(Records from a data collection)

-=-=-=-=-

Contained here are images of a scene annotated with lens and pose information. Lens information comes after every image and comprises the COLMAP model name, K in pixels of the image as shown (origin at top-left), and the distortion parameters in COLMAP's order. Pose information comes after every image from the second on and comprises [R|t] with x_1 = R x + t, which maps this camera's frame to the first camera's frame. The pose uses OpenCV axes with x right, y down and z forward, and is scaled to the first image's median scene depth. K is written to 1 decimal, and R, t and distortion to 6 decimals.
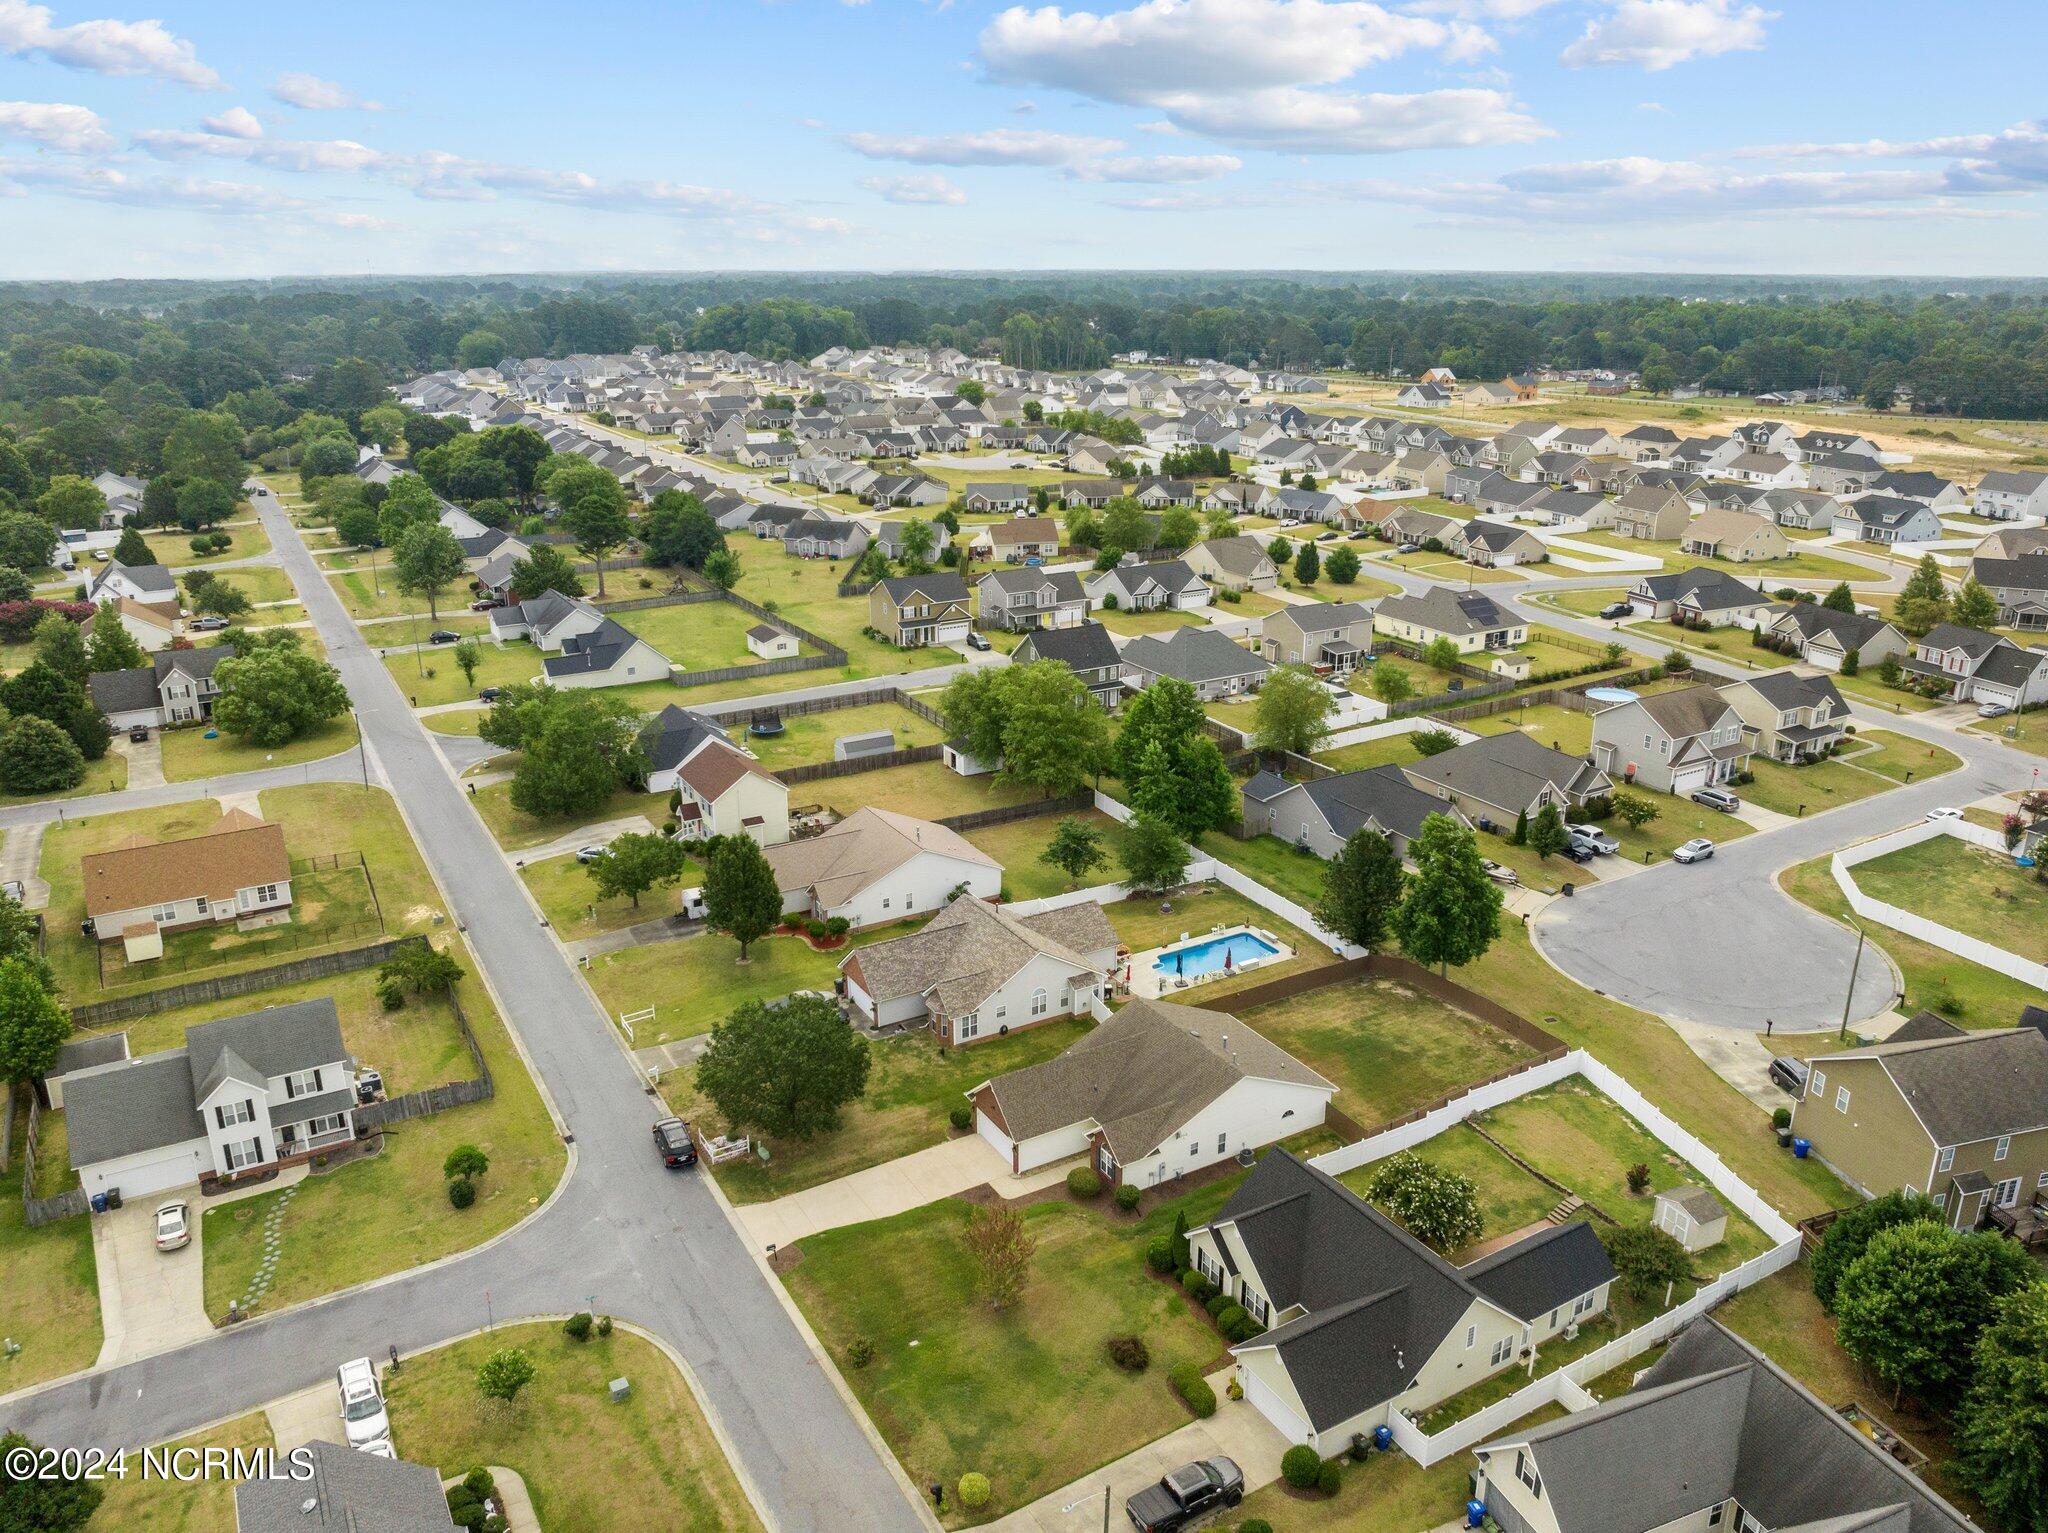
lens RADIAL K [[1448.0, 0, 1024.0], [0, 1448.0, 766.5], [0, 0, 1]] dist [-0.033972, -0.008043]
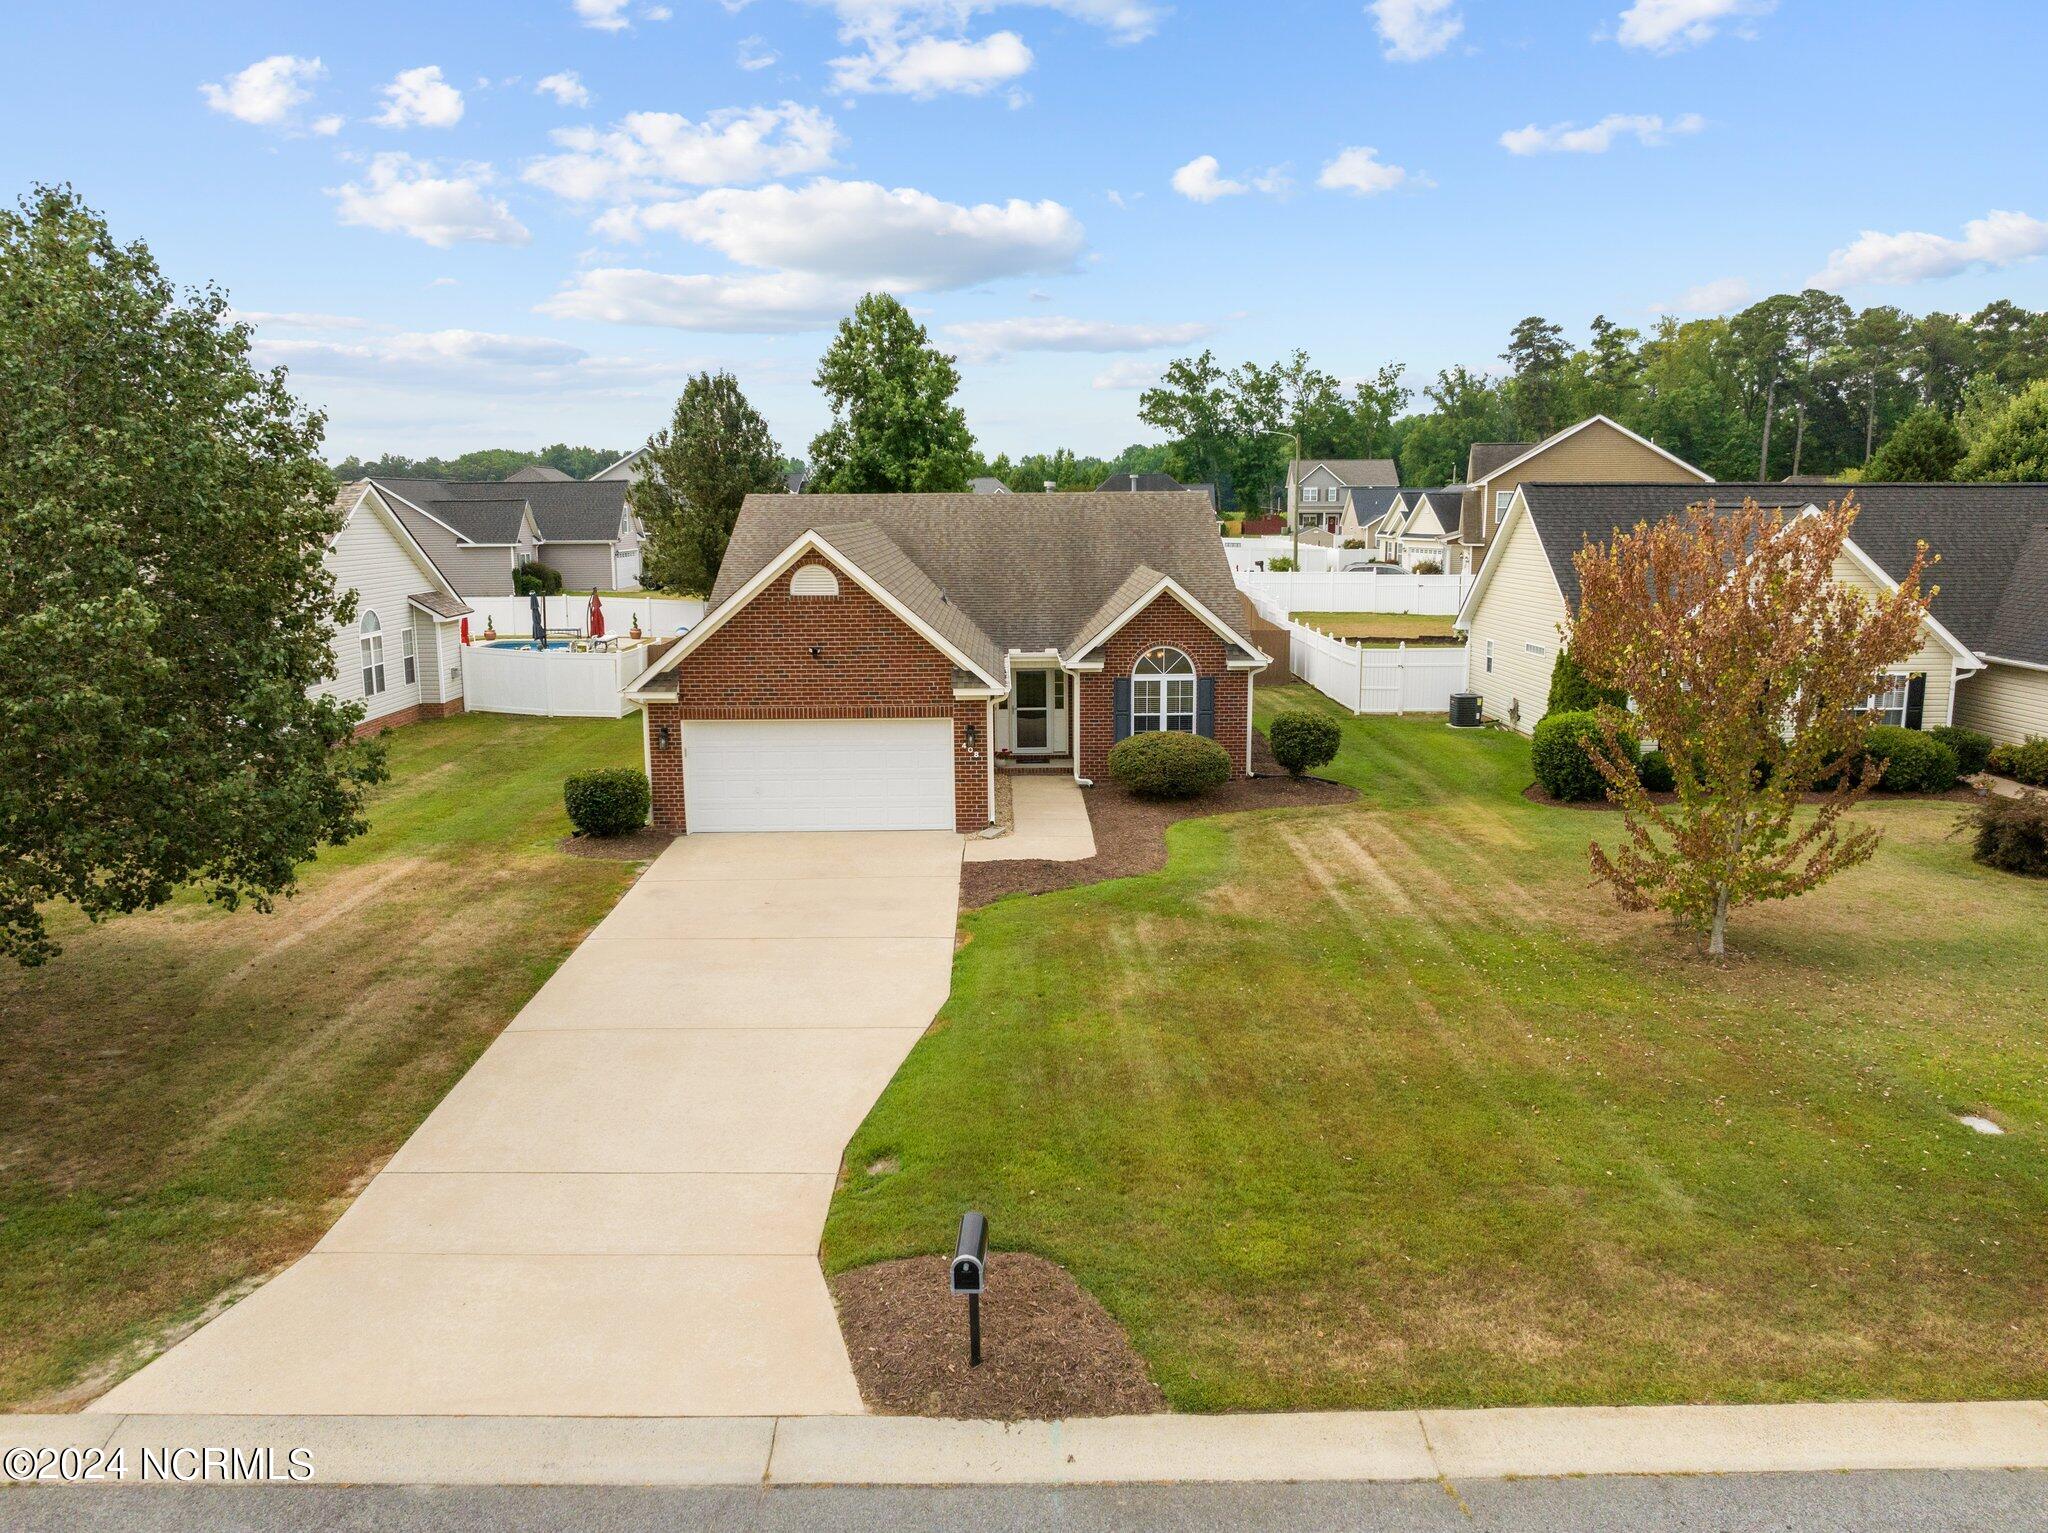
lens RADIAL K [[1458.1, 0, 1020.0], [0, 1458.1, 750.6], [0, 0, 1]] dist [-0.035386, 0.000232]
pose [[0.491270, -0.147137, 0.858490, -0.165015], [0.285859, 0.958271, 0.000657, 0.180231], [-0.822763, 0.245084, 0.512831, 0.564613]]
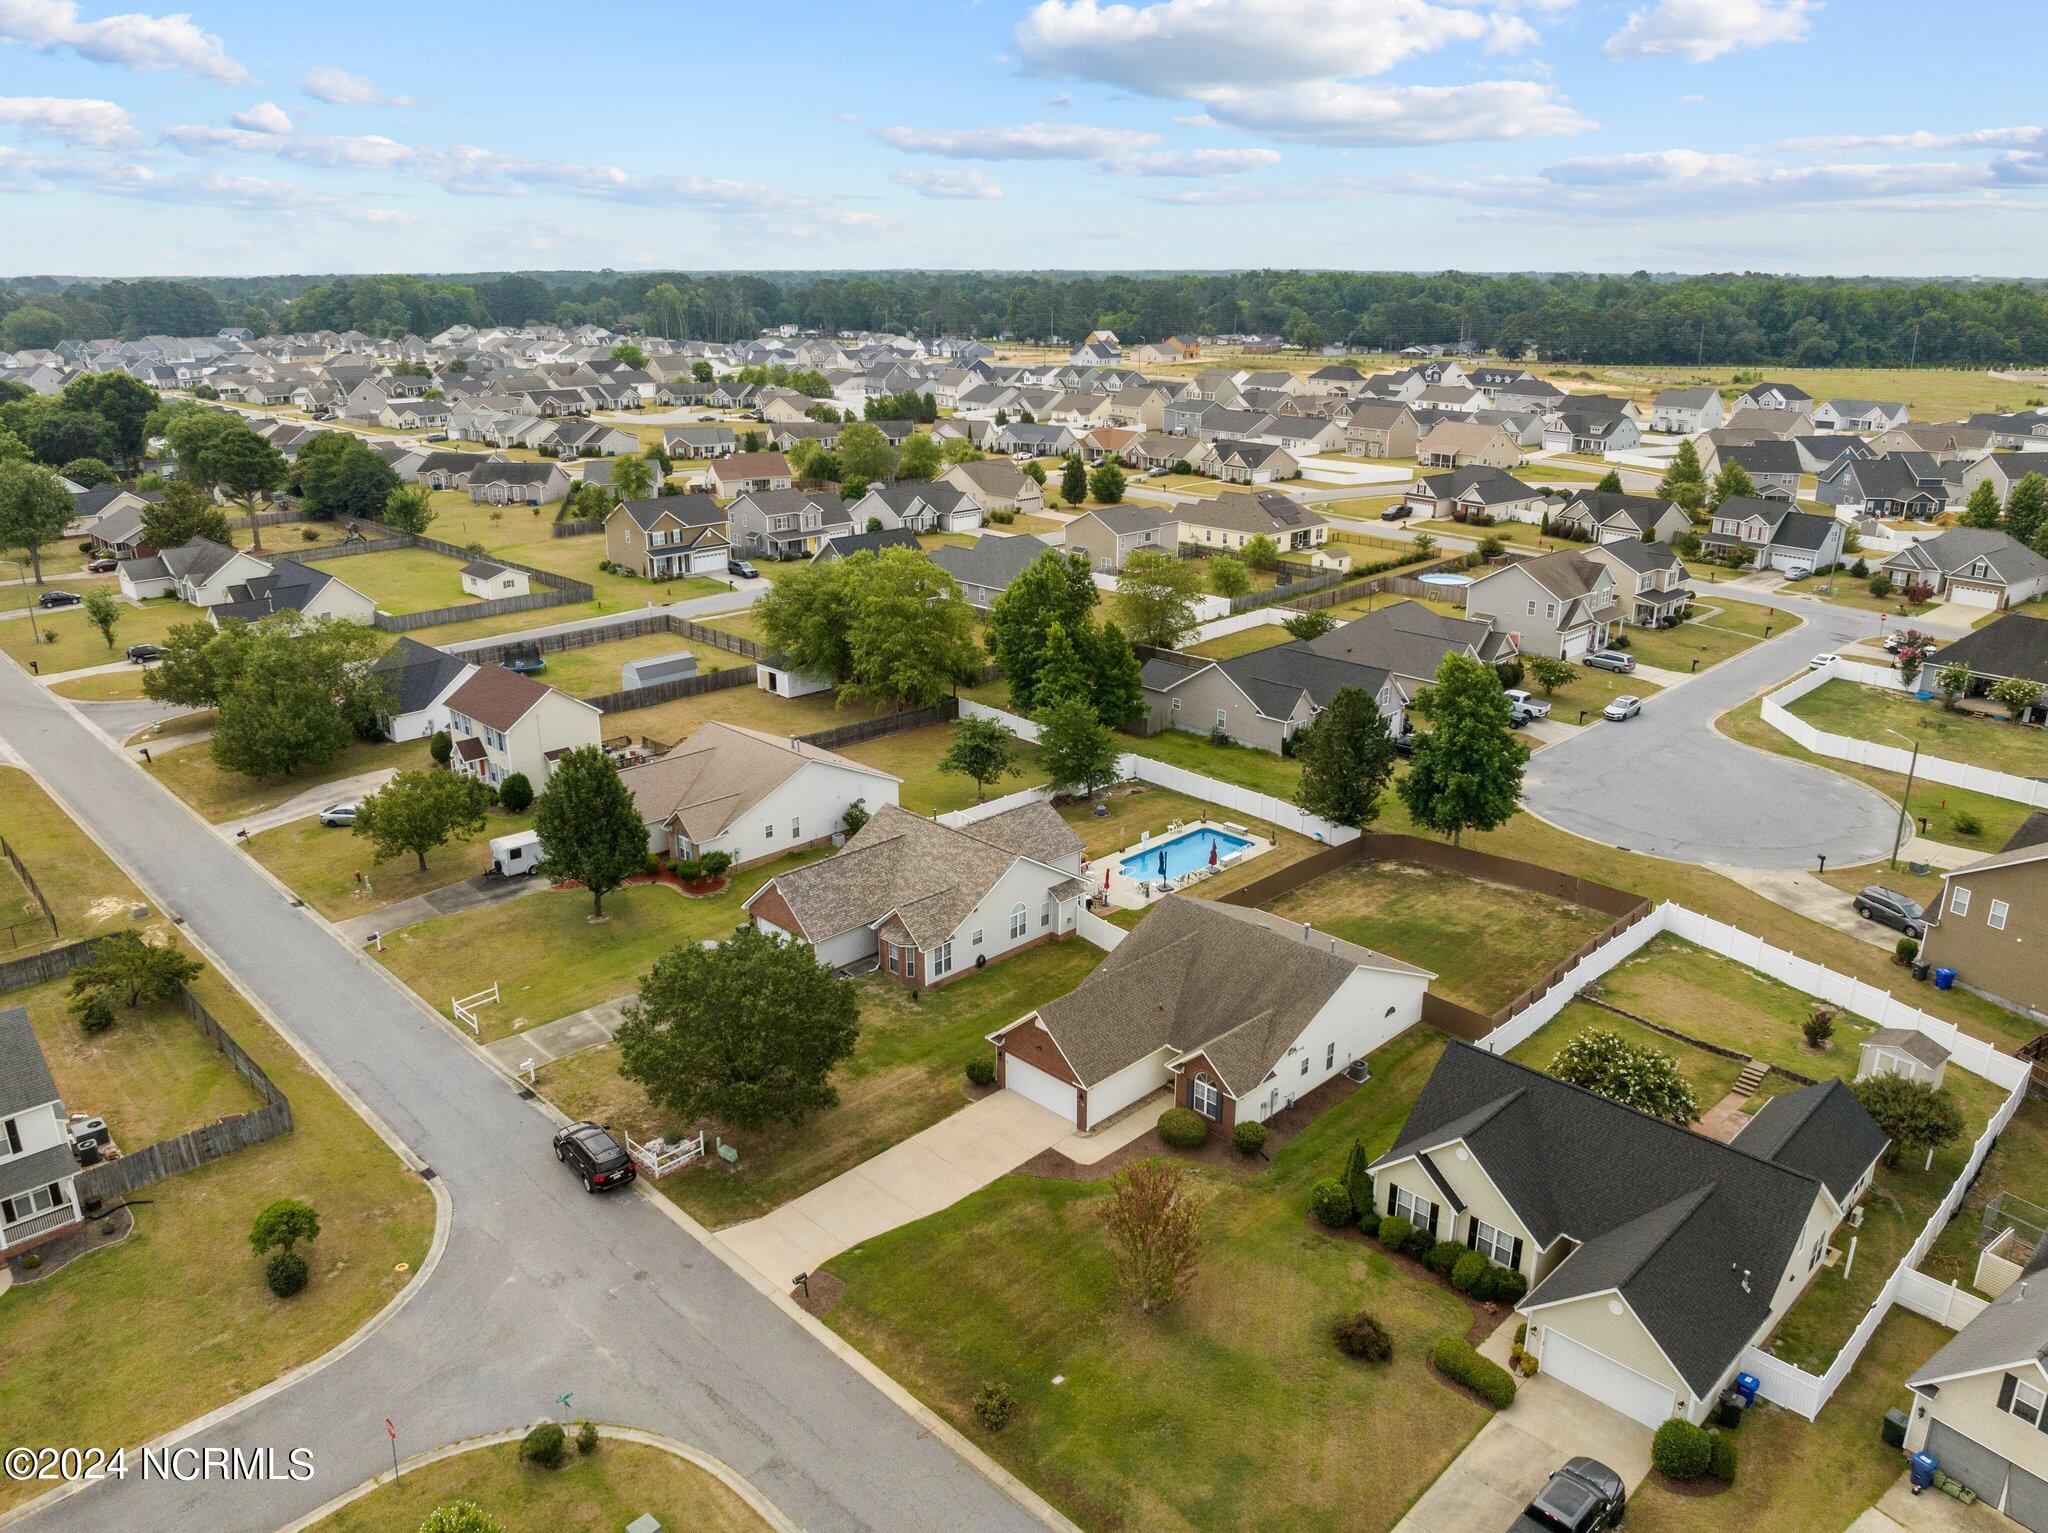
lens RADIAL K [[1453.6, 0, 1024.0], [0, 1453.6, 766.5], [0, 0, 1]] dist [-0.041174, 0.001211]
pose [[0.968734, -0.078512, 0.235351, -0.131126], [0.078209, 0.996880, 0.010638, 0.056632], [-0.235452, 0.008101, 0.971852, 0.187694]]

-=-=-=-=-

Please print all of the items above again, line for line and with no changes, but leave out the pictures.

Contained here are images of a scene annotated with lens and pose information. Lens information comes after every image and comprises the COLMAP model name, K in pixels of the image as shown (origin at top-left), and the distortion parameters in COLMAP's order. Pose information comes after every image from the second on and comprises [R|t] with x_1 = R x + t, which maps this camera's frame to the first camera's frame. The pose uses OpenCV axes with x right, y down and z forward, and is scaled to the first image's median scene depth. K is written to 1 decimal, and R, t and distortion to 6 decimals.
lens RADIAL K [[1448.0, 0, 1024.0], [0, 1448.0, 766.5], [0, 0, 1]] dist [-0.033972, -0.008043]
lens RADIAL K [[1458.1, 0, 1020.0], [0, 1458.1, 750.6], [0, 0, 1]] dist [-0.035386, 0.000232]
pose [[0.491270, -0.147137, 0.858490, -0.165015], [0.285859, 0.958271, 0.000657, 0.180231], [-0.822763, 0.245084, 0.512831, 0.564613]]
lens RADIAL K [[1453.6, 0, 1024.0], [0, 1453.6, 766.5], [0, 0, 1]] dist [-0.041174, 0.001211]
pose [[0.968734, -0.078512, 0.235351, -0.131126], [0.078209, 0.996880, 0.010638, 0.056632], [-0.235452, 0.008101, 0.971852, 0.187694]]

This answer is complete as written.